Disciplina indispensável
Questionado sobre o ditado popular que diz: “quem pensa não faz”, Eros não hesita. “De imediato, digo que quem não pensa corre um sério risco de fazer errado”. Como exemplo, cita o quanto a ignorância e a negação do conhecimento têm custado individual e coletivamente, ceifando centenas de milhares de vidas na negação da covid-19. “Voltando ao dito popular e mantendo o bom senso em ordem, é saudável que evitemos os extremos e, certamente, pensar e nunca colocar as ideias em prática é algo que não devemos almejar. Ideias precisam ser testadas ou então não vamos melhorá-las e descartar as ruins ou falsas. Há também situações em que não temos tempo para descobrir qual seria a melhor solução para o problema ou dificuldade que temos em mãos. Isso não significa que vamos agir sem pensar de todo, mas vamos pensar o tanto que a situação permite”, aponta.
No âmbito mais específico da produção de conhecimento científico, o docente posiciona a Filosofia como disciplina indispensável para o desenvolvimento de todas as outras. “Quando uma disciplina entra em crise, é à Filosofia que recorre. No final do século XIX, a Matemática entrou em crise com relação aos seus fundamentos e procedimentos. Muitos filósofos, com treinamento em matemática, participaram desse debate e ajudaram a colocar ordem na casa”, recorda.
A Filosofia, defende Eros, auxilia no entendimento da coletividade, buscando refletir sobre todos os saberes e estabelecer as conexões, pontos comuns e diferenças. Isso é a capacidade de fornecer uma imagem mais geral das atividades intelectuais e práticas. “Assim, qualquer sociedade (e por consequência universidade) que cuida e preza pelo seu saber encontrará um lugar para a Filosofia”, conclui.
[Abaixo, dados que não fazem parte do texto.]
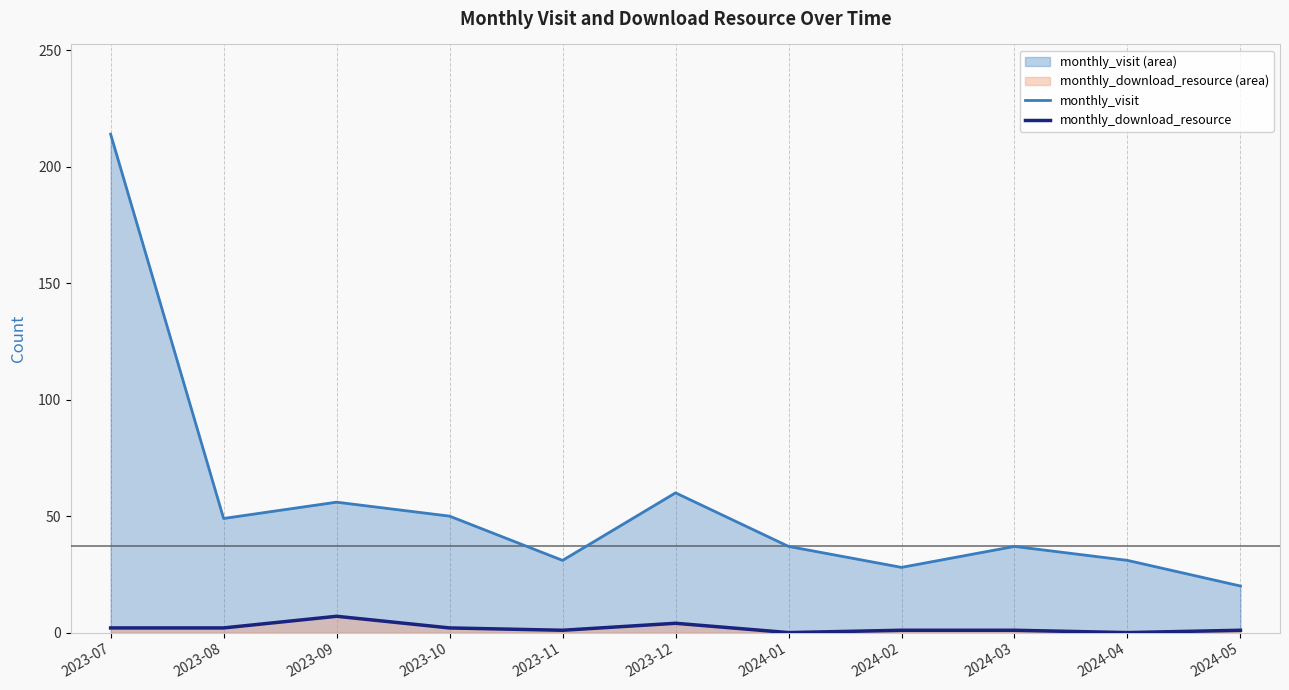

What is the average value of the monthly_download_resource series?

2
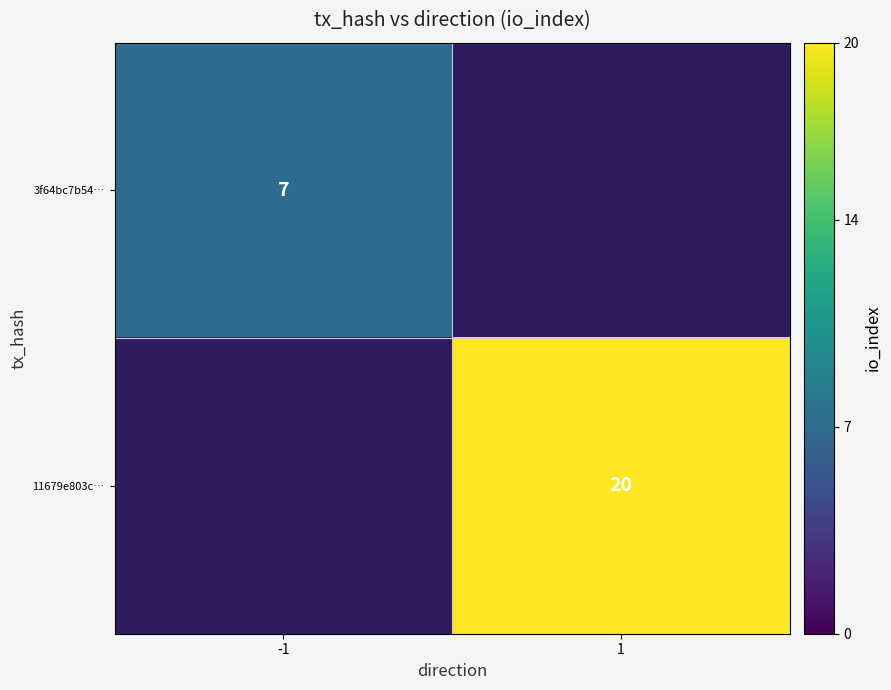

The value of 3f64bc7b54… at -1 is 7. True or false?

True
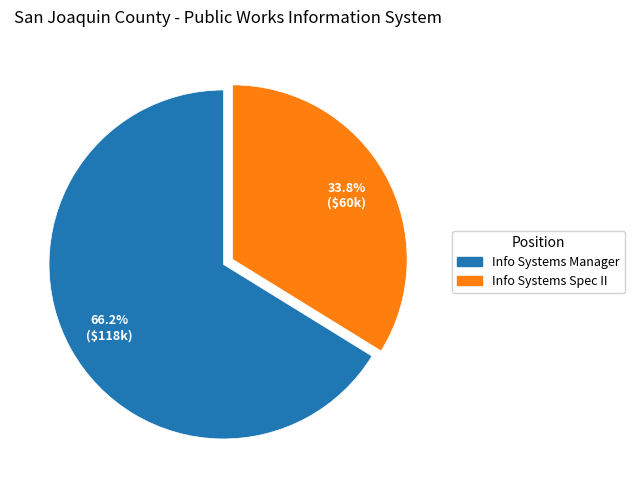

What is the majority slice?

Dept. Information Systems Manager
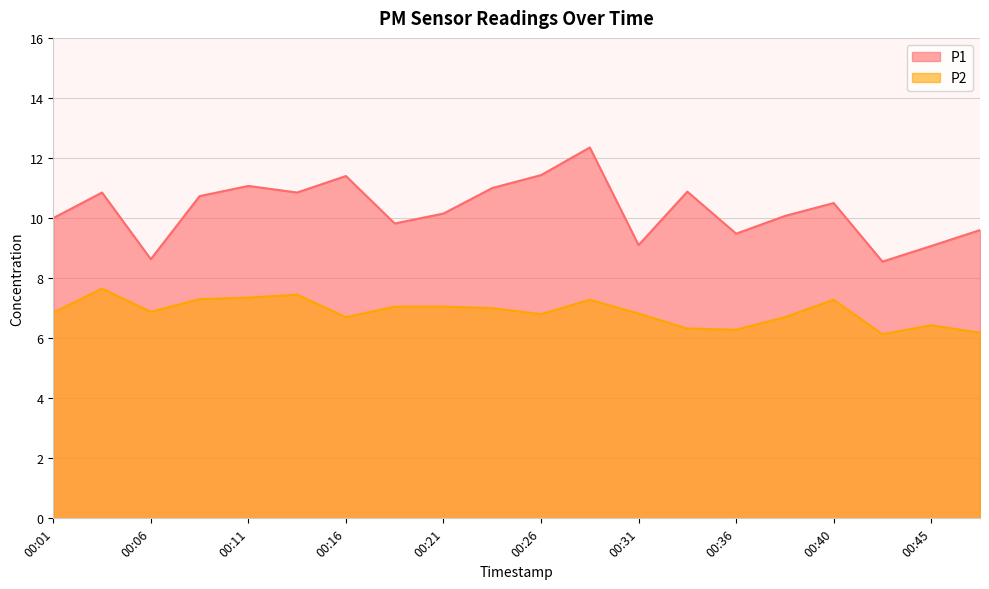

Reading right to left, extract all data points from this chart.

P1: 9.6	9.1	8.6	10.5	10.1	9.5	10.9	9.1	12.3	11.4	11.0	10.2	9.8	11.4	10.8	11.1	10.7	8.6	10.8	10.0
P2: 6.2	6.4	6.1	7.3	6.7	6.3	6.3	6.8	7.3	6.8	7.0	7.0	7.0	6.7	7.5	7.3	7.3	6.9	7.7	6.8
Em última instância, caberia a ela compreender e fornecer os fundamentos últimos do conhecimento. “Essa é uma preocupação legítima: investigar o quanto os saberes herdados e as demais disciplinas são confiáveis, como podemos contornar os fatores que atravessam ou atrapalham a busca do conhecimento, os limites do que podemos conhecer.”